I lost access to my whole intimate portrait library.
It was in no way an expansive or definitive collection, but it was years of careful collaboration and earnest work that I am never getting back. And I am in no way assigning blame on any sort of cosmic conspiracy. The fault is entirely mine, and not in the stars.
As the images were of a sensitive nature, I placed them in a separate encrypted and password-protected catalog. I remembered to export the certificate that would allow me to decrypt the pictures and access them on a different computer in the event that my system would crash. What I failed to do was back that very certificate to a secondary off-site location, so it was essentially a disaster waiting to happen. Which it did as the hard drive it was on blinked out of oblivion together with the motherboard it had shared a home with for the past six years or so.

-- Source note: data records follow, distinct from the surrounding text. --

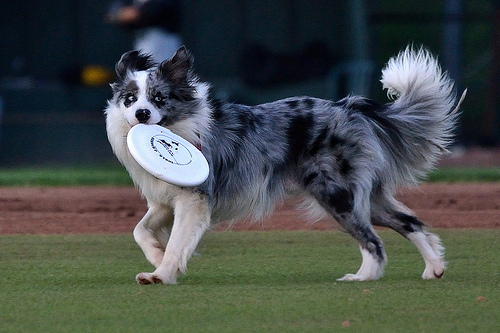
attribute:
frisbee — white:
[125, 127, 221, 189]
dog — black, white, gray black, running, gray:
[88, 45, 491, 288]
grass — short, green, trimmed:
[425, 303, 474, 325]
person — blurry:
[112, 11, 209, 47]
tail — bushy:
[366, 60, 462, 193]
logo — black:
[149, 136, 196, 171]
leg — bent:
[135, 205, 168, 270]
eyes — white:
[109, 90, 176, 102]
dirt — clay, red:
[52, 194, 93, 225]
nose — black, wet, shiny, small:
[132, 107, 150, 124]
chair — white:
[320, 47, 383, 103]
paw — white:
[413, 226, 439, 272]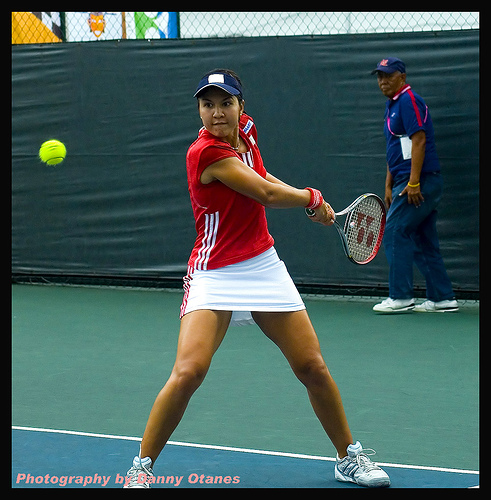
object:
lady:
[121, 66, 391, 497]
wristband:
[304, 187, 323, 210]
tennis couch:
[365, 54, 433, 126]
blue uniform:
[383, 84, 441, 179]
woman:
[122, 69, 389, 488]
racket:
[304, 193, 387, 265]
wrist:
[408, 179, 420, 185]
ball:
[38, 139, 67, 167]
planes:
[185, 67, 384, 266]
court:
[8, 27, 480, 488]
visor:
[192, 82, 239, 97]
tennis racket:
[304, 192, 386, 265]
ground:
[11, 283, 479, 490]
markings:
[11, 422, 479, 475]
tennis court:
[11, 30, 479, 488]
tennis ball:
[38, 139, 68, 166]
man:
[370, 56, 459, 312]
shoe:
[411, 300, 459, 313]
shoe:
[334, 441, 390, 488]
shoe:
[122, 456, 152, 490]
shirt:
[186, 113, 274, 272]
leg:
[122, 309, 233, 489]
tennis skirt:
[179, 244, 306, 326]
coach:
[370, 57, 459, 313]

And just like that it was gone.
I went through the whole gamut of emotions that would succinctly define such a loss — from utter denial to bittersweet acceptance. I stopped working on my intimate portraiture for a few months. It felt like I was scaling a mountain and just as I was making significant progress, I slipped and slid back down to its base. I contemplated giving up altogether, but the fall was a blessing in disguise as it allowed me to look at the mountain from a different perspective. I was able to rest and clarify my vision; finally finding a different path up the summit. One that I hope will take me farther up.
And so the journey continues…
Above is a picture of a print that I made from my first intimate portrait shoot since the fateful day that my computer crashed. It finally feels like I’m on the path that I should have been on in the first place.